Siguiendo al geógrafo griego Estrabón en su obra Geographike entre los pueblos cántabros tenía preferencia el apellido materno sobre el paterno. La romanización aumentó el influjo del apellido paterno. Entre los visigodos, y durante la Alta Edad Media, se generaliza el sistema de utilización de un solo vocablo que actúa como nombre individual. En el siglo IX comienza a añadirse un segundo nombre, identificador de la persona, que habría de ser el origen de los apellidos. A veces era el nombre del padre (González, Sánchez, etc.) pero muchas otras veces hacía referencia a una cualidad del propio sujeto, ya fuera física (Calvo, Delgado, Moreno, etc.), ya fuera moral (Bueno, Gallardo, Valiente, etc), o a su oficio o profesión (Escribano, Carretero, Herrero, etc). Otras veces hacía alusión a frutos o vegetales (Manzano, Frutos, Robles, etc) o a animales (Cordero, Cierva, Lobo, etc.). En otras ocasiones se refería al lugar geográfico de origen o procedencia (Del Río, Del Valle, Catalán, Navarro, etc.).
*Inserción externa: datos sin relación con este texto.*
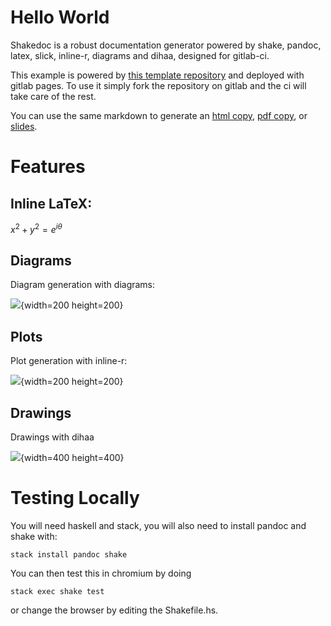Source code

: # Hello World

Shakedoc is a robust documentation generator powered by shake, pandoc, latex, slick, inline-r, diagrams and dihaa, designed for
gitlab-ci.

This example is powered by [this template repository](https://gitlab.com/zenhaskell/shake) and deployed with gitlab pages. To use it simply fork the repository on gitlab and the ci will take care of the rest.

You can use the same markdown to generate an [html copy](index.html), [pdf copy](book.pdf), or [slides](slides.pdf).

# Features

## Inline LaTeX:

$x^2 + y^2 = e^{i\theta}$

## Diagrams

Diagram generation with diagrams:

![](diagrams/tournament.svg){width=200 height=200}

## Plots

Plot generation with inline-r:

![](plots/cluster.png){width=200 height=200}

## Drawings

Drawings with dihaa

![](diagrams/drawing.png){width=400 height=400}

# Testing Locally

You will need haskell and stack, you will also need to install pandoc and shake with:

    stack install pandoc shake

You can then test this in chromium by doing

    stack exec shake test

or change the browser by editing the Shakefile.hs.
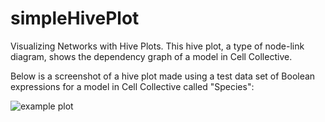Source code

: # simpleHivePlot
Visualizing Networks with Hive Plots. This hive plot, a type of node-link diagram, shows the dependency graph of a model in Cell Collective.

Below is a screenshot of a hive plot made using a test data set of Boolean expressions for a model in Cell Collective called "Species":

![example plot](http://i.imgur.com/Rb2zjDG.png?1)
A partir de la Baja Edad Media estos sobrenombres que correspondían a circunstancias personales comienzan a vincularse a cada familia y a transmitirse de generación en generación.
En el siglo XVI adquiere cierto raigambre el sistema genuino español del doble apellido, generalizándose esta tradición durante el siglo XVIII bajo la dinastía borbónica, siendo finalmente objeto de regulación específica con la creación en 1870 – en tiempos de la I República – del Registro Civil.